/Resampling-Techniques-For-Imbalance-Problems

The Repository is created to cover undersampling and oversampling methods to deal imbalance problem.

Primary LanguageJupyter Notebook

Project Titles

  1. Credit Fraut Detection
  2. Credit Risk Modelling

Description

This projects aim to address the issue of class imbalance in machine learning by implementing and comparing different resampling techniques on imbalanced datasets. The projects include various algorithms for oversampling, undersampling, and combination of both, as well as cost-sensitive learning approaches.

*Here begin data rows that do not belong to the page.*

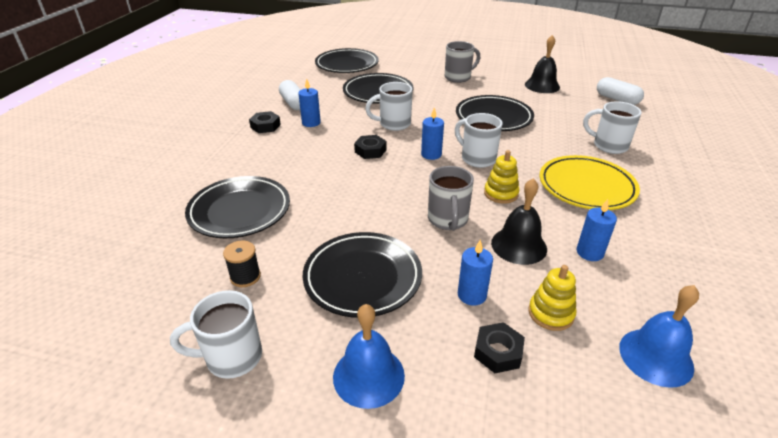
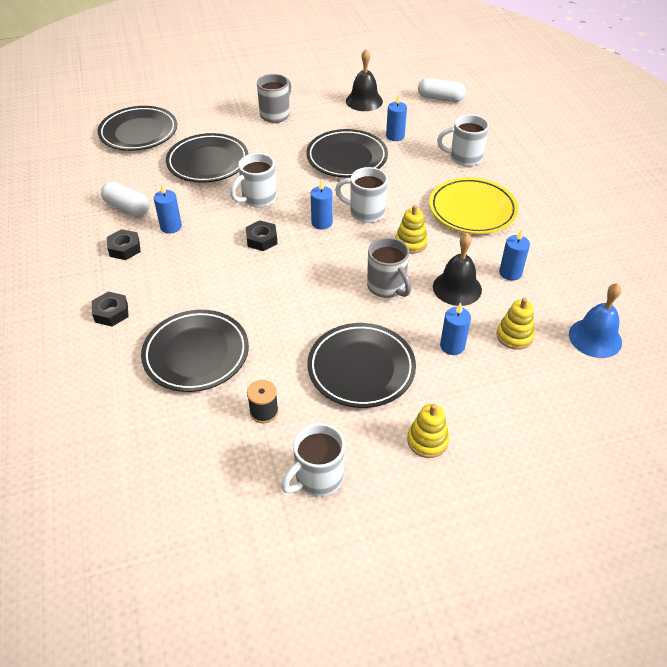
camera: 30 degrees left, 10 degrees up
blue bell [333,304,405,409] -> yellow stacking toy [407,404,449,458]
black nut [474,322,525,373] -> black nut moved to [92,292,129,327]
none -> blue candle [386,94,407,141]

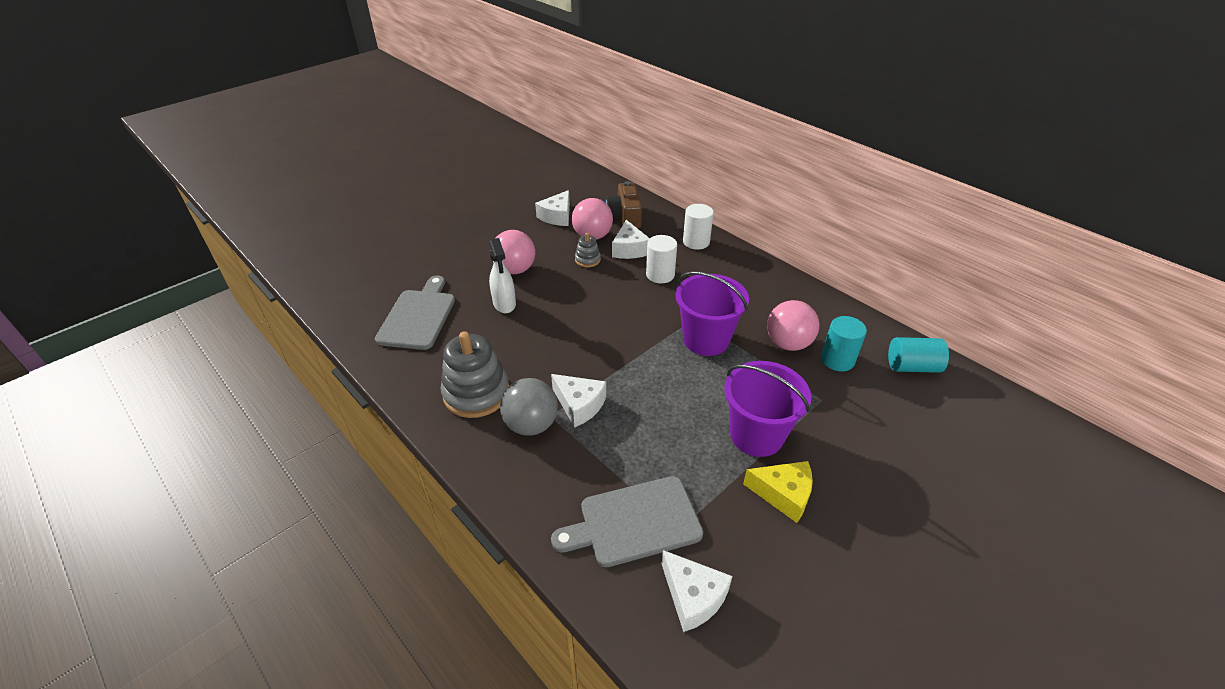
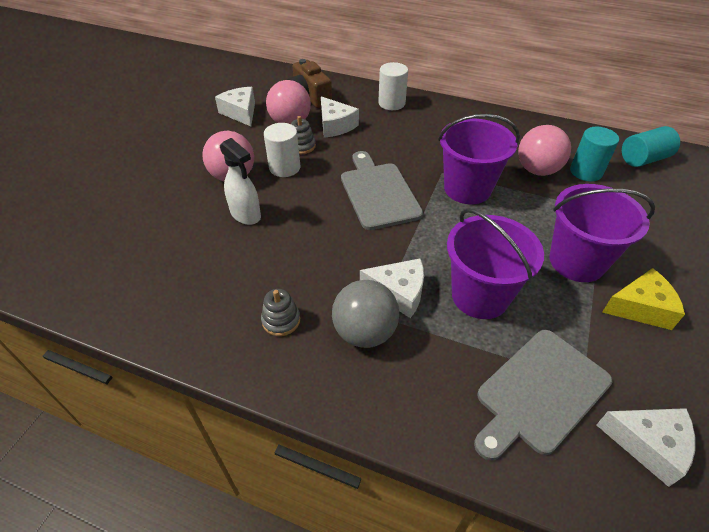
camera: 25 degrees left, 5 degrees up
grey cutting board [375,276,455,350] -> grey cutting board moved to [341,151,423,230]
grey stacking toy [441,331,509,418] -> grey stacking toy [261,289,300,336], size x0.49
white cheese [535,190,570,226] -> white cheese turned 150 degrees clockwise [215,87,255,126]
white cylinder [646,235,677,283] -> white cylinder moved to [264,123,301,177]
none -> purple bucket [447,208,544,319]

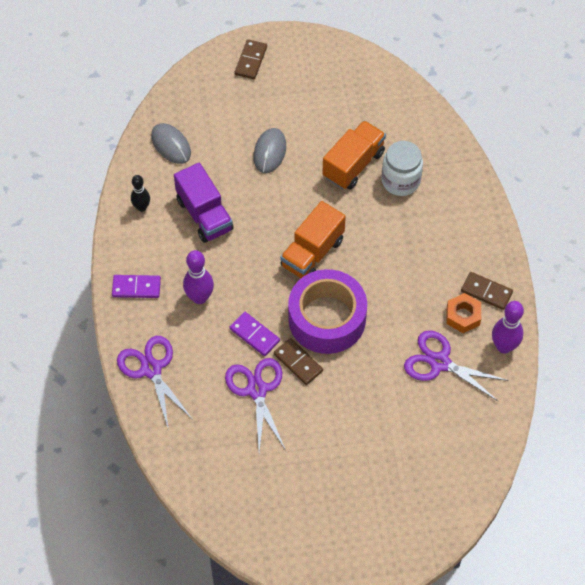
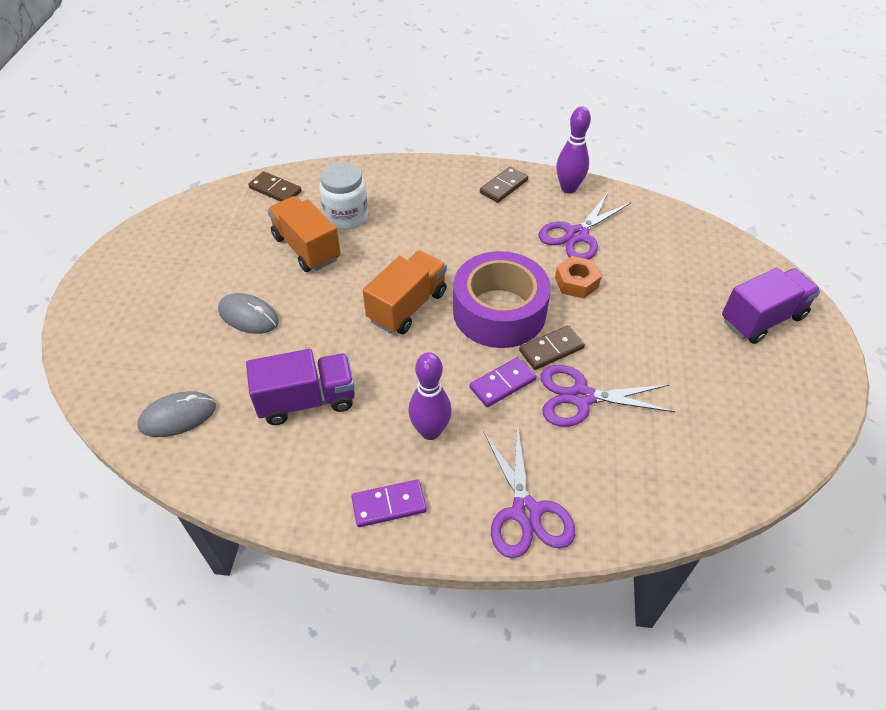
camera: 75 degrees left, 10 degrees down
purple domino [112,275,161,298] -> purple domino turned 60 degrees clockwise [351,479,427,527]
purple scissors [117,336,193,430] -> purple scissors turned 90 degrees counterclockwise [483,424,575,558]
black bowling pin [131,175,150,212] -> none
brown domino [235,39,267,79] -> brown domino moved to [248,171,302,202]
orange truck [280,201,346,278] -> orange truck turned 105 degrees counterclockwise [363,251,447,334]
orange nut [447,293,481,333] -> orange nut moved to [555,256,601,299]
none -> purple truck [722,268,821,344]

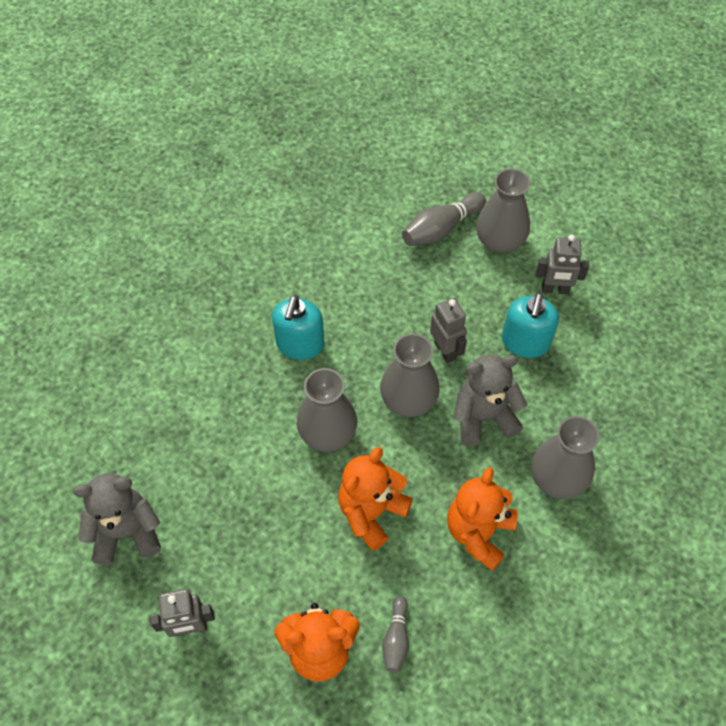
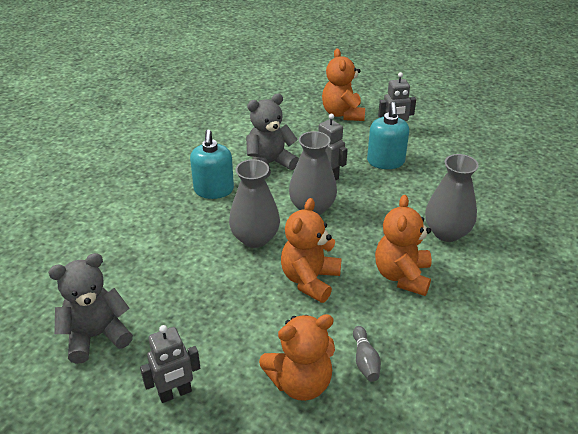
camera: 15 degrees left, 20 degrees down
grey bowling pin [402,192,486,246] -> none
grey teddy bear [454,354,527,446] -> grey teddy bear moved to [246,94,299,179]
grey vase [476,169,530,254] -> orange teddy bear [322,48,365,121]

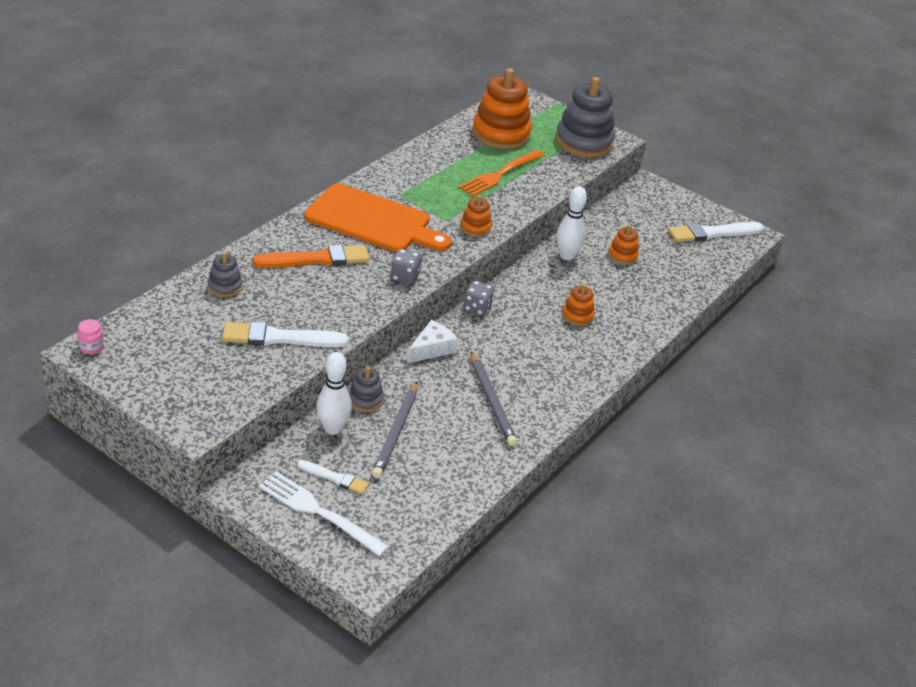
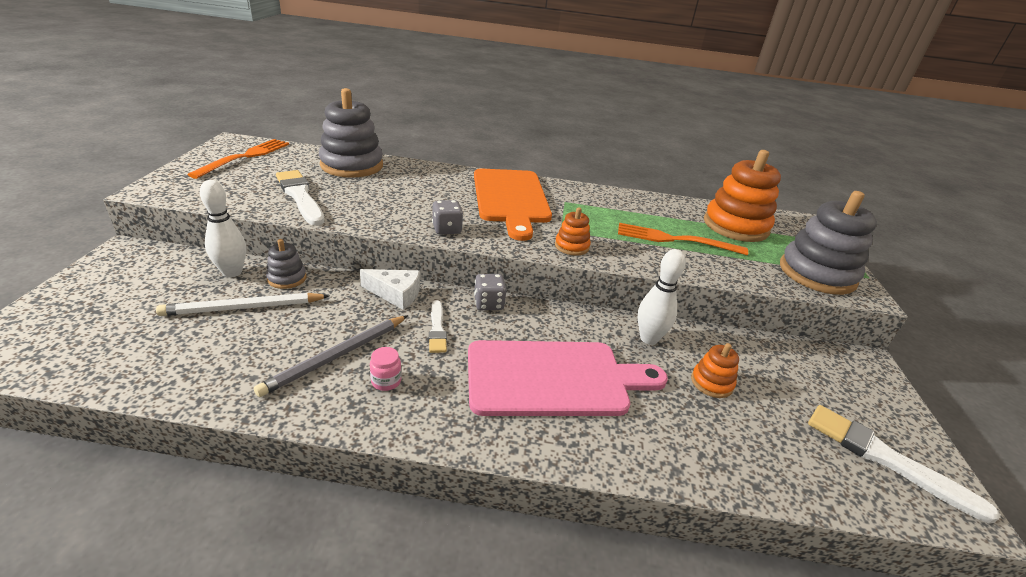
camera: 60 degrees right, 5 degrees down
pink jar [77,319,104,354] -> pink jar moved to [370,347,401,391]
grey stacking toy [208,252,243,297] -> grey stacking toy [319,88,383,177], size x2.09
orange brush [253,245,369,268] -> none
white fork [259,472,389,556] -> none
white brush [297,460,369,494] -> white brush moved to [429,300,447,353]
grey pencil [372,382,417,478] -> white pencil [156,293,329,316]
orange stacking toy [562,284,595,326] -> pink cutting board [468,340,668,416]
none -> orange fork [187,139,289,179]

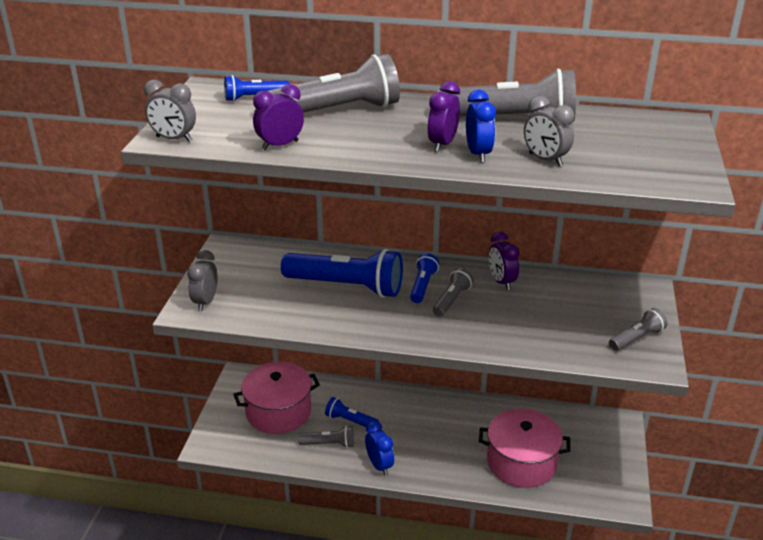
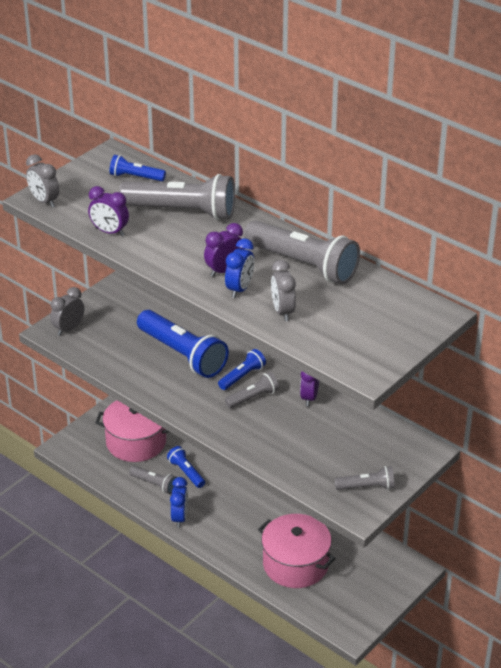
camera: 30 degrees right, 5 degrees up
purple clock [253,84,304,150] -> purple clock turned 150 degrees counterclockwise [88,186,129,236]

The effectiveness of the techniques is evaluated using appropriate performance metrics such as accuracy, precision, recall, and F1 score.

Table of Contents

  • Usage
  • Resampling Techniques
  • Evaluation Metrics
  • Results
  • Conclusion
  • Acknowledgments

Usage

The project includes sample datasets and Jupyter notebooks demonstrating how to implement the different resampling techniques and evaluate their effectiveness.

Resampling Techniques

The projects include the following resampling techniques:

  • Random oversampling
  • SMOTE (Synthetic Minority Over-sampling Technique)
  • ADASYN (Adaptive Synthetic Sampling)
  • Random undersampling
  • Tomek links
  • Edited nearest neighbor
  • CNN(Condensed Nearest Neighbours)
  • Combination of 2 sample methods:
    1. SMOTEENN
    2. SMOTETomek

Evaluation Metrics

The projects use various evaluation metrics to assess the effectiveness of the resampling techniques, including:

  • Accuracy
  • Precision
  • Recall
  • F1 score

Results

The results of the projects were presented in the the Jupyter notebooks but when i push the project to the GitHub,the error is occured:Invalid Notebook because of the Memory Overflow,so I had to clear all output to push the project

Conclusion

The project provides insights into the effectiveness of different resampling techniques for addressing class imbalance in machine learning and highlights the importance of carefully evaluating the performance of these techniques on specific datasets.